### Extracted material:
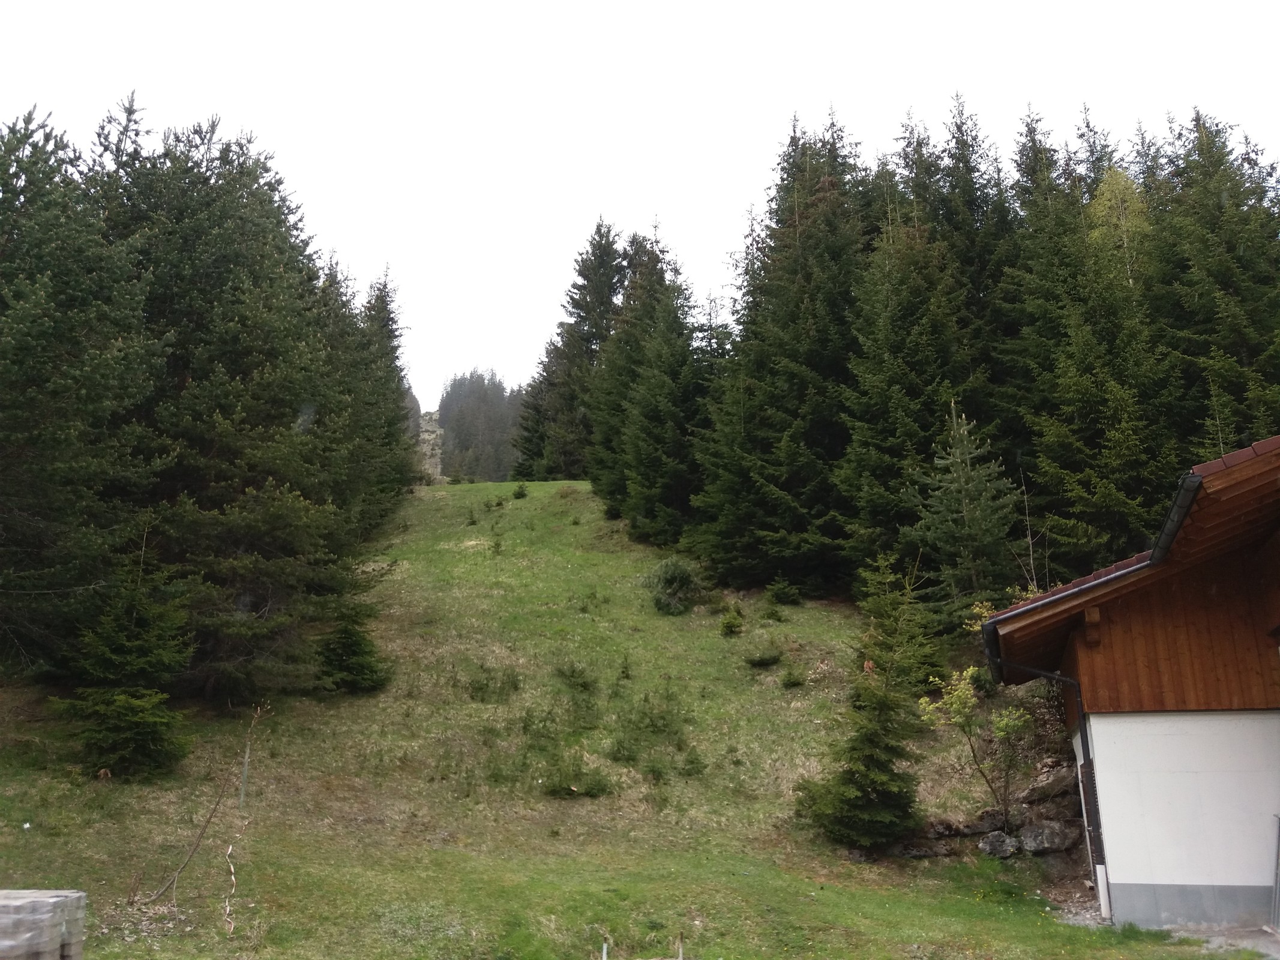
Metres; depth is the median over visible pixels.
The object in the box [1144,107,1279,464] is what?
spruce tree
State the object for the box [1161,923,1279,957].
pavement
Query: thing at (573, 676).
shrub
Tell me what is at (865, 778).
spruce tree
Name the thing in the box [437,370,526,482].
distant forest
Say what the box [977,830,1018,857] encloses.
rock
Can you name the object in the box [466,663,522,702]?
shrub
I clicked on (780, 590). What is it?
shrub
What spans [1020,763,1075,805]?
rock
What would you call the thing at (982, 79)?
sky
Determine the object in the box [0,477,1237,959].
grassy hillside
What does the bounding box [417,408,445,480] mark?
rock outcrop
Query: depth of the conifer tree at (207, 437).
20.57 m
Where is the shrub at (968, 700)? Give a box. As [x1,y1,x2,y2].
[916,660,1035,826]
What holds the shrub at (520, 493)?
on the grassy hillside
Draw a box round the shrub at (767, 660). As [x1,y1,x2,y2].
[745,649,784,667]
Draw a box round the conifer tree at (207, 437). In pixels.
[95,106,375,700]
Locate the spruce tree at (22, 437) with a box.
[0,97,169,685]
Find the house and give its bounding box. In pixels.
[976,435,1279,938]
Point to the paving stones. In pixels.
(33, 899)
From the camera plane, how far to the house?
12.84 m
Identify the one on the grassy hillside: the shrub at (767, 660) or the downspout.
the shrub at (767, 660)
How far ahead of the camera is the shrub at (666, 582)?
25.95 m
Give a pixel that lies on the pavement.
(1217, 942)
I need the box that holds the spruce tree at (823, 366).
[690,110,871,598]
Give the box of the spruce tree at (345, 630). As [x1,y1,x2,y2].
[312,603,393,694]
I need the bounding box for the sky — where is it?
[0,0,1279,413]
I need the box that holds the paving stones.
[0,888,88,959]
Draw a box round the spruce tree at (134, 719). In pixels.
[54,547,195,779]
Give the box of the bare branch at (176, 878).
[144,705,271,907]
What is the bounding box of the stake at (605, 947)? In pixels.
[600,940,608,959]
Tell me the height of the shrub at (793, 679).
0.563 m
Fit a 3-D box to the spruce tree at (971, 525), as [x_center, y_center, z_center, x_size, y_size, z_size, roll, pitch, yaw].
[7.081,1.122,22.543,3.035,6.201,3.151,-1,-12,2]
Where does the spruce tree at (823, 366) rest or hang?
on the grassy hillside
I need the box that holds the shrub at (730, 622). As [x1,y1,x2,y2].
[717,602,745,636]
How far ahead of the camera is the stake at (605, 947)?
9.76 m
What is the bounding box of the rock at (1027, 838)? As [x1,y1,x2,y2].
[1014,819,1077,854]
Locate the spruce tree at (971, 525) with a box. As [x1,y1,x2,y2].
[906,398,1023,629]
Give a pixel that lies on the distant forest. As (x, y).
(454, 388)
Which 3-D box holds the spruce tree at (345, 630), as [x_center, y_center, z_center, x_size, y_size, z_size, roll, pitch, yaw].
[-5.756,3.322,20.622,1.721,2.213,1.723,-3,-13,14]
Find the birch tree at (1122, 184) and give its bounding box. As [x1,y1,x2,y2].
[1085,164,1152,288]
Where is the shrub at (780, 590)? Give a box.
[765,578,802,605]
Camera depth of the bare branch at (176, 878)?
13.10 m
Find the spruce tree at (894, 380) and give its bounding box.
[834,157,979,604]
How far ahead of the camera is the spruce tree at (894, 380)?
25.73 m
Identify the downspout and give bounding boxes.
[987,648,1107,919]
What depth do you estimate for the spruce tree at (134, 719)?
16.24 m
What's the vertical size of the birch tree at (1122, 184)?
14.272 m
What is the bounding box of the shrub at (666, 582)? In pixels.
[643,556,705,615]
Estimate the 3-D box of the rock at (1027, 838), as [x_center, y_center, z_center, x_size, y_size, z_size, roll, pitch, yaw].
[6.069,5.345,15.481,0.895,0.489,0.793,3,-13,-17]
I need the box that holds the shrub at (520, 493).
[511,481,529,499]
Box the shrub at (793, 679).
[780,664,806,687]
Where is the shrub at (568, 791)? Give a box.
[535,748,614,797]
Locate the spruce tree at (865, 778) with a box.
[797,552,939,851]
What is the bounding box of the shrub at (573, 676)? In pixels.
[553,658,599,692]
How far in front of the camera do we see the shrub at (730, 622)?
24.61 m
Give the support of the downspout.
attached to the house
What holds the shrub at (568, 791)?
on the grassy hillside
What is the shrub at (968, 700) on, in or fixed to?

### Instructions for the task:
The answer is the entries above, given again exactly, with no pictures among them.

### Response area:
Metres; depth is the median over visible pixels.
The object in the box [1144,107,1279,464] is what?
spruce tree
State the object for the box [1161,923,1279,957].
pavement
Query: thing at (573, 676).
shrub
Tell me what is at (865, 778).
spruce tree
Name the thing in the box [437,370,526,482].
distant forest
Say what the box [977,830,1018,857] encloses.
rock
Can you name the object in the box [466,663,522,702]?
shrub
I clicked on (780, 590). What is it?
shrub
What spans [1020,763,1075,805]?
rock
What would you call the thing at (982, 79)?
sky
Determine the object in the box [0,477,1237,959].
grassy hillside
What does the bounding box [417,408,445,480] mark?
rock outcrop
Query: depth of the conifer tree at (207, 437).
20.57 m
Where is the shrub at (968, 700)? Give a box. As [x1,y1,x2,y2].
[916,660,1035,826]
What holds the shrub at (520, 493)?
on the grassy hillside
Draw a box round the shrub at (767, 660). As [x1,y1,x2,y2].
[745,649,784,667]
Draw a box round the conifer tree at (207, 437). In pixels.
[95,106,375,700]
Locate the spruce tree at (22, 437) with a box.
[0,97,169,685]
Find the house and give its bounding box. In pixels.
[976,435,1279,938]
Point to the paving stones. In pixels.
(33, 899)
From the camera plane, how far to the house?
12.84 m
Identify the one on the grassy hillside: the shrub at (767, 660) or the downspout.
the shrub at (767, 660)
How far ahead of the camera is the shrub at (666, 582)?
25.95 m
Give a pixel that lies on the pavement.
(1217, 942)
I need the box that holds the spruce tree at (823, 366).
[690,110,871,598]
Give the box of the spruce tree at (345, 630). As [x1,y1,x2,y2].
[312,603,393,694]
I need the bounding box for the sky — where is it?
[0,0,1279,413]
I need the box that holds the paving stones.
[0,888,88,959]
Draw a box round the spruce tree at (134, 719). In pixels.
[54,547,195,779]
Give the box of the bare branch at (176, 878).
[144,705,271,907]
What is the bounding box of the stake at (605, 947)? In pixels.
[600,940,608,959]
Tell me the height of the shrub at (793, 679).
0.563 m
Fit a 3-D box to the spruce tree at (971, 525), as [x_center, y_center, z_center, x_size, y_size, z_size, roll, pitch, yaw].
[7.081,1.122,22.543,3.035,6.201,3.151,-1,-12,2]
Where does the spruce tree at (823, 366) rest or hang?
on the grassy hillside
I need the box that holds the shrub at (730, 622). As [x1,y1,x2,y2].
[717,602,745,636]
How far ahead of the camera is the stake at (605, 947)?
9.76 m
What is the bounding box of the rock at (1027, 838)? As [x1,y1,x2,y2].
[1014,819,1077,854]
Locate the spruce tree at (971, 525) with a box. As [x1,y1,x2,y2].
[906,398,1023,629]
Give a pixel that lies on the distant forest. As (x, y).
(454, 388)
Which 3-D box holds the spruce tree at (345, 630), as [x_center, y_center, z_center, x_size, y_size, z_size, roll, pitch, yaw].
[-5.756,3.322,20.622,1.721,2.213,1.723,-3,-13,14]
Find the birch tree at (1122, 184) and give its bounding box. As [x1,y1,x2,y2].
[1085,164,1152,288]
Where is the shrub at (780, 590)? Give a box.
[765,578,802,605]
Camera depth of the bare branch at (176, 878)?
13.10 m
Find the spruce tree at (894, 380) and give its bounding box.
[834,157,979,604]
How far ahead of the camera is the spruce tree at (894, 380)?
25.73 m
Identify the downspout and give bounding boxes.
[987,648,1107,919]
What depth do you estimate for the spruce tree at (134, 719)?
16.24 m
What's the vertical size of the birch tree at (1122, 184)?
14.272 m
What is the bounding box of the shrub at (666, 582)? In pixels.
[643,556,705,615]
Estimate the 3-D box of the rock at (1027, 838), as [x_center, y_center, z_center, x_size, y_size, z_size, roll, pitch, yaw].
[6.069,5.345,15.481,0.895,0.489,0.793,3,-13,-17]
I need the box that holds the shrub at (520, 493).
[511,481,529,499]
Box the shrub at (793, 679).
[780,664,806,687]
Where is the shrub at (568, 791)? Give a box.
[535,748,614,797]
Locate the spruce tree at (865, 778) with a box.
[797,552,939,851]
What is the bounding box of the shrub at (573, 676)? In pixels.
[553,658,599,692]
How far in front of the camera do we see the shrub at (730, 622)?
24.61 m
Give the support of the downspout.
attached to the house
What holds the shrub at (568, 791)?
on the grassy hillside
What is the shrub at (968, 700) on, in or fixed to?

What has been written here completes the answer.